Last week it was all about the S E X on the latest slab of F X H E brilliance from Omar S and friends, and not to be outdone close family member Big Strick turned up this week with a new 12″ on his own 7 Days Ent. label, which brought our attention to the next generation of Detroit talent with the debt of Generation Next, a 16-year-old who collaborated with Mr Strickland on all three tracks on Alpha & Omega. Steeped in the groove between the pure techno sound of Juan Atkins’ Infiniti project and the subaqueous archives of Drexciya, this EP demonstrated the Detroit techno bloodline to be as strong as ever. Those wanting a primer in Detroit techno history are well served as the Still Music label offered up a timely reissue of their In The Dark: The Soul Of Detroit compilation with seminal tracks from Motor City deities like Delano Smith, Moodymann & Rick Wilhite and Keith Worthy spread across two slabs of vinyl.

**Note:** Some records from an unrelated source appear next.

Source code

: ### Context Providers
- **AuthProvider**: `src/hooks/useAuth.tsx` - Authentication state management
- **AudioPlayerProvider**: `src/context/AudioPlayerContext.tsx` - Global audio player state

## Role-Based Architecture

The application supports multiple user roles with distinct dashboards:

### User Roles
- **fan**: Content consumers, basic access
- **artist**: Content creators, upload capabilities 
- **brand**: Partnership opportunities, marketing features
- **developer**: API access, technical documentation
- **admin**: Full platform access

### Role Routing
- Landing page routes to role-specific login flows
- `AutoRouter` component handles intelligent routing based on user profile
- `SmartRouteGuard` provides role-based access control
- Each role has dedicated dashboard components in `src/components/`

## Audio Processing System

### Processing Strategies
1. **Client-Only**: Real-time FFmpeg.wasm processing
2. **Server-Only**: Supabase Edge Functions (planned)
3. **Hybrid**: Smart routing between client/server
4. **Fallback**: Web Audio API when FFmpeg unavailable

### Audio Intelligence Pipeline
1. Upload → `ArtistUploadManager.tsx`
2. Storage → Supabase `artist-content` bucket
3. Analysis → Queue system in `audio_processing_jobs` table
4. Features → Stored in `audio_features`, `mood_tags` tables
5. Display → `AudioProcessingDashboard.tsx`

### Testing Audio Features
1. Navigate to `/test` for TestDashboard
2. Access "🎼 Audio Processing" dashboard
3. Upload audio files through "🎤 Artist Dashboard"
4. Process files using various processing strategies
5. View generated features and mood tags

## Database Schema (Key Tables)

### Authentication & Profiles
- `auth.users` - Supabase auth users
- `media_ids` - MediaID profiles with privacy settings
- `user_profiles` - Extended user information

Traversing into the murky realm of Bass Music, the latest offering on Idle Hands was the undoubted highlight with Kahn inviting us on a two stop voyage into Margeaux, which flipped the script on the multiplicity of styles we’ve already come to expect from one of the Young Echo crew’s most active members. Part one is on a bouncy two step tip whilst the flip is a more expansive, jagged bump, complemented naturally by that brooding bottom end they seem to like in Bristol.

Over at Juno Download, Huntleys & Palmers released a killer mini-album from Auntie Flo. Already known and loved here at Juno Plus for his Afro-futurist productions, Future Rhythm Machine sees the man otherwise known as Brian d’Souza turn his hand to everything from glossy Eastern funk to favela 2-step, minimal 4/4 Latin jazz and juke-paced 808 workouts. Meanwhile the alias of American musician Rachel Evans (aka The Motion Sickness of Time Travel) was the latest addition to the ever expanding Spectrum Spools catalogue, and it might just be the label’s best record yet. Although the artist was introduced to world by a blink-and-you’ll-miss-it vinyl run on Digitalis in 2010, this record should see her gaining wider admiration. Although her synth based sound has echoes of Oneohtrix Point Never and Emeralds, her vocals – although shrouded in reverb and reduced to mere sounds – imbue her synth drones with a sense of humanity a lot of her peers lack.

The latest name to emerge from London’s melting of pot of hybrid styles, the young South London Ordnance dropped his debut release for the esteemed 2nd Drop imprint, a sharp mix of swung garage, dubstep basslines and dense house shapes. An older head could also be found dabbling in some similarly zeitgeist-surfing business, with Darren ‘dBridge’ White dropping two cuts on Convex Industries that veered away from anything he’s done before. “Passing Encounter” is the real killer here, a decidedly fluid offering that sits somewhere between contemporary deep house and two-step garage.

Elsewhere, Fatima Al Qadiri was remixed by some of the global bass scene’s biggest names for UNO, Al Tourettes’ blend of deft electro and dark UKF inflected bass popped up on Sneaker Social ClubGold Panda returned with some keenly awaited new material, and the first instalment in Stroboscopic Artefacts’ Stellate series hit the digital shelves.

Should you have a craving for shiny compact discs then the fifth instalment of Endless Flight’s trusty I’m Starting To Feel OK arrived featuring an exclusive new jam from Juju & Jordash along with all manner of off-kilter deep house, melodic techno and touchy-feely electronica from heavyweights like Lawrence, Vakula, Eddie C and label boss Kuniyuki.